What about homes without a father? Paul is describing for us the ideal situation, knowing full well that the ideal is not always the case. In a single-parent home, the parent who is there—often the mom—is the head of the household and is therefore responsible before God for the upbringing of her children. In these situations, a hard job becomes far more difficult. I would suggest that this is where the church needs to step in, not as an institution, but as individuals loving and nurturing one another. Men in the church can include fatherless children in activities with their own kids, not just fun stuff, but meaningful things. Families can band together to support in real ways the moms who are going it alone, with time, friendship, and prayer. Individual people have individual needs. There is no one-size-fits-all solution. The church, made up of individuals, “when each part is working properly,” can be just the right fit for the needs God presents to his people, so that he can “make the body grow so that it builds itself up in love.”
Finally, we read Ephesians 6:5-9, the section on slaves and masters. How do we apply this to our modern American situation; what should our attitude and service toward our employers look like? Beginning with the text, it is rather clear:
Bondservants, obey your earthly masters with fear and trembling, with a sincere heart, as you would Christ, not by the way of eye-service, as people-pleasers, but as bondservants of Christ, doing the will of God from the heart, rendering service with a good will as to the Lord and not to man, knowing that whatever good anyone does, this he will receive back from the Lord, whether he is a bondservant or is free. Masters, do the same to them, and stop your threatening, knowing that he who is both their Master and yours is in heaven, and that there is no partiality with him.

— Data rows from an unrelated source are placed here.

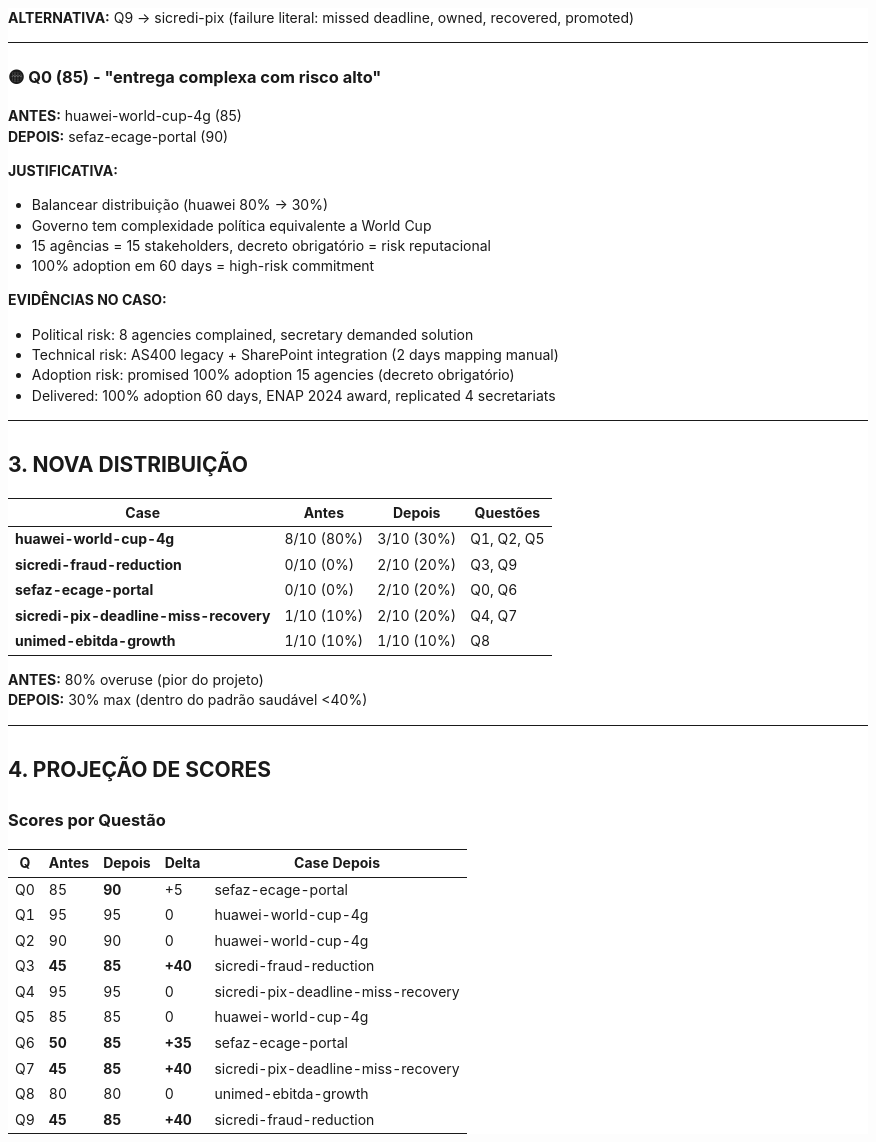 **ALTERNATIVA:** Q9 → sicredi-pix (failure literal: missed deadline, owned, recovered, promoted)

---

### 🟡 Q0 (85) - "entrega complexa com risco alto"
**ANTES:** huawei-world-cup-4g (85)  
**DEPOIS:** sefaz-ecage-portal (90)

**JUSTIFICATIVA:**
- Balancear distribuição (huawei 80% → 30%)
- Governo tem complexidade política equivalente a World Cup
- 15 agências = 15 stakeholders, decreto obrigatório = risk reputacional
- 100% adoption em 60 days = high-risk commitment

**EVIDÊNCIAS NO CASO:**
- Political risk: 8 agencies complained, secretary demanded solution
- Technical risk: AS400 legacy + SharePoint integration (2 days mapping manual)
- Adoption risk: promised 100% adoption 15 agencies (decreto obrigatório)
- Delivered: 100% adoption 60 days, ENAP 2024 award, replicated 4 secretariats

---

## 3. NOVA DISTRIBUIÇÃO

| Case | Antes | Depois | Questões |
|------|-------|--------|----------|
| **huawei-world-cup-4g** | 8/10 (80%) | 3/10 (30%) | Q1, Q2, Q5 |
| **sicredi-fraud-reduction** | 0/10 (0%) | 2/10 (20%) | Q3, Q9 |
| **sefaz-ecage-portal** | 0/10 (0%) | 2/10 (20%) | Q0, Q6 |
| **sicredi-pix-deadline-miss-recovery** | 1/10 (10%) | 2/10 (20%) | Q4, Q7 |
| **unimed-ebitda-growth** | 1/10 (10%) | 1/10 (10%) | Q8 |

**ANTES:** 80% overuse (pior do projeto)  
**DEPOIS:** 30% max (dentro do padrão saudável <40%)

---

## 4. PROJEÇÃO DE SCORES

### Scores por Questão
| Q | Antes | Depois | Delta | Case Depois |
|---|-------|--------|-------|-------------|
| Q0 | 85 | **90** | +5 | sefaz-ecage-portal |
| Q1 | 95 | 95 | 0 | huawei-world-cup-4g |
| Q2 | 90 | 90 | 0 | huawei-world-cup-4g |
| Q3 | **45** | **85** | **+40** | sicredi-fraud-reduction |
| Q4 | 95 | 95 | 0 | sicredi-pix-deadline-miss-recovery |
| Q5 | 85 | 85 | 0 | huawei-world-cup-4g |
| Q6 | **50** | **85** | **+35** | sefaz-ecage-portal |
| Q7 | **45** | **85** | **+40** | sicredi-pix-deadline-miss-recovery |
| Q8 | 80 | 80 | 0 | unimed-ebitda-growth |
| Q9 | **45** | **85** | **+40** | sicredi-fraud-reduction |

This is entirely consistent with what Paul has been teaching about all our relationships. If we are in Christ, the way we treat others is to be as unto the Lord, honoring him in all our interactions. For an employee, your work is to be done with sincerity, from the heart, not superficially, as if you are working for the Lord himself. There is no caveat regarding the character of the employer. Simply this: if you are an employee, do your work well. Wherever the Lord has ordained for your employment, serve him in your work. Ultimately your reward comes from God. This goes hand-in-hand with understanding the sovereignty of God in placing us where he wills us to be.
From our limited perspective, it may appear that the “masters,” whether they be the owners of corporations or the manager at work, are in more fortunate positions than the “servants:” the employees and workers lower down the corporate ladder. Paul makes it clear that ultimately, as we stand before God, none are more privileged than others. God is the Master of all, and there is no partiality with him (vs. 9). We all stand on level ground at the foot of the cross and before God’s throne. God gives his grace and his gifts to his children as he sees fit, to use during our brief time on earth for his glory.
Remember where we began with this week’s study. The goal of history, the purpose for which we were each saved into Christ, is not our own glory but his. As we live and work, in all our relationships—personal and professional—we are to keep this goal before us. Each of our relationships are opportunities to glorify Christ and enjoy him forever. Let no opportunity go to waste.